Anyone know where I can find recommended dimensions for O-ring chamfer seats? My Machinery's Handbook only gives sizes for square grooves.
This is for a follow-up to my Oil Filter query. I've eventually found a filter which is 10mm shorter than the original. The original was screwed into a cage so didn't need sealing at the bottom, whereas the new one is a conventional paper cartridge. I plan to make a pair of seating/packing washers for the bottom, with a chamfer groove between for an O-ring to seal onto the central bolt.
The thread on the central bolt (nominal 1/2") is slightly bigger than the shank, so I can't make something up with a close-fitting flat neoprene washer as is commonly done.

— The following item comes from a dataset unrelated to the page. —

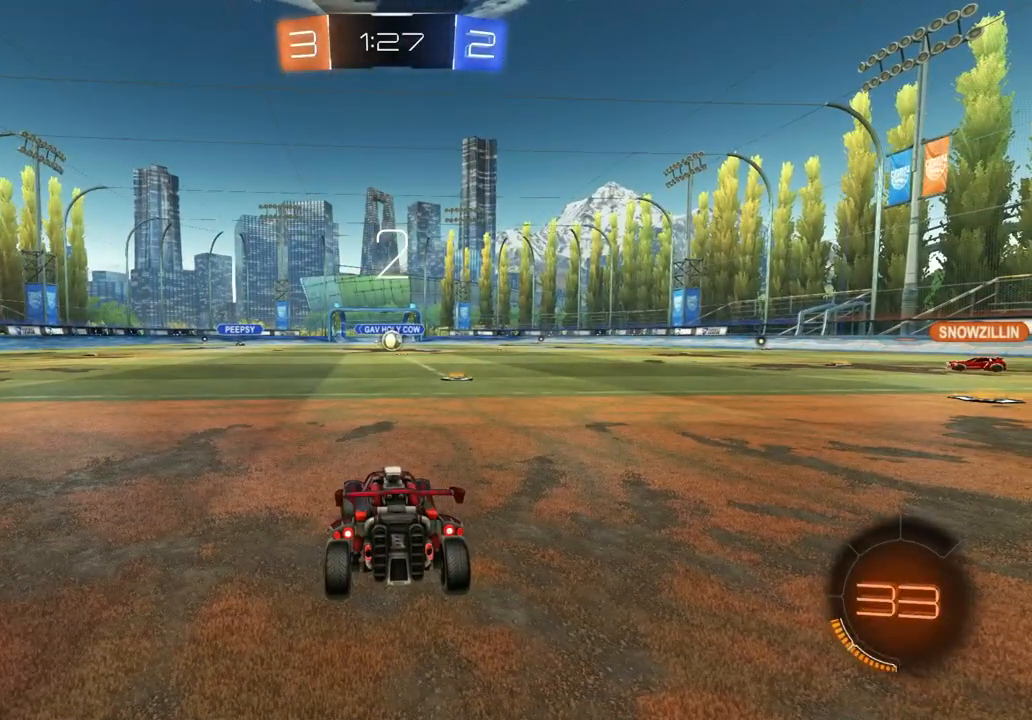
{"buttons": ["R2"], "left_stick": "center", "right_stick": "center", "events": [[33, "left_stick", "down-right"], [233, "left_stick", "center"]]}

Yes I can play about until it 'looks right', but I haven't got the O-ring yet!
hmmm, I have never used anything but a square cut groove when making anything that requires an O-ring. The square cut groove has always sealed perfectly.

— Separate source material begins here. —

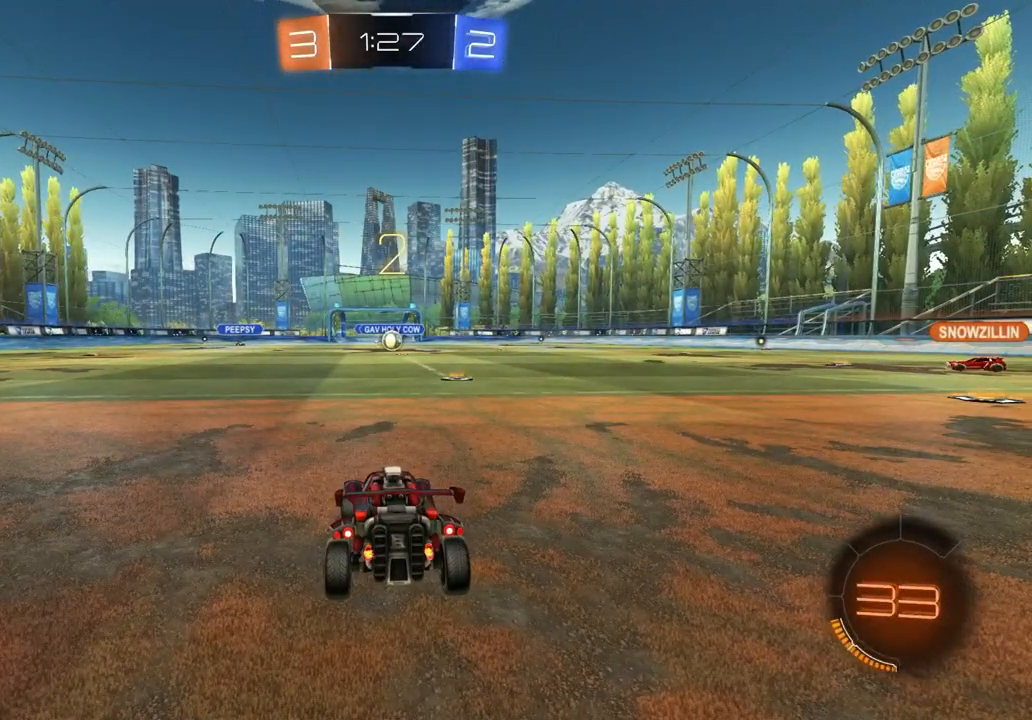
{"buttons": ["R2"], "left_stick": "right", "right_stick": "center", "events": [[367, "left_stick", "right"]]}
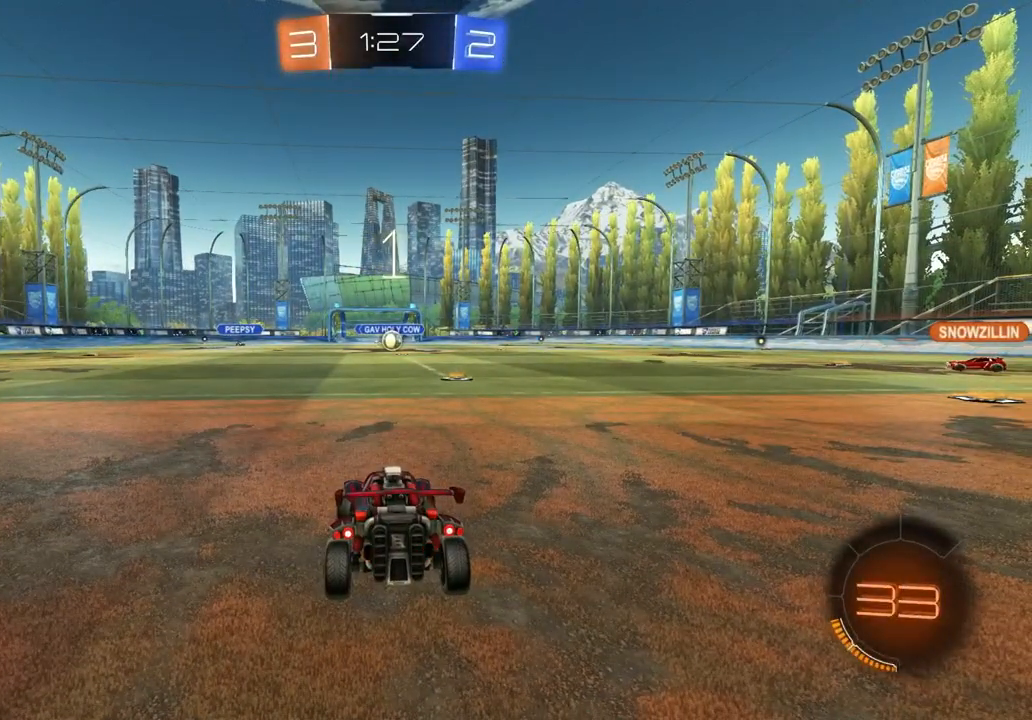
{"buttons": ["R2"], "left_stick": "center", "right_stick": "center", "events": [[83, "left_stick", "center"]]}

I have only paid attention to deburr the grooves so as leaving nothing that might cut the 0-ring.
The chamfer groove allows parts to be assembled loose, then the chamfer tightens the ring onto the shaft, for static applications.
Originally Posted by S_J_H
This thing is deep down in the bottom of the filter can, where it can't easily be reached. I need to be able to drop the components down the central bolt one at a time and know that the spring pressure when assembled will push the ring against the bolt.
Take a look in the Parker O-Ring Handbook page 4-21. Should be all the info you need.
parker.com/literature/ORD 5700 Parker_O-Ring_Handbook.pdf
Originally Posted by mbensema
Thanks for that. The link didn't work for me but I found an equivalent document by digging around on their site.
I didn't have the filter bowl & central bolt here when I asked the question, went to where the boat & engine are yesterday to fetch it & check dimensions. In fact although the thread is a bit bigger than the shank on the bolt the discrepancy is less than I thought, so I've been able to adopt the simpler solution of a tight-fitting neoprene washer between two flat plates.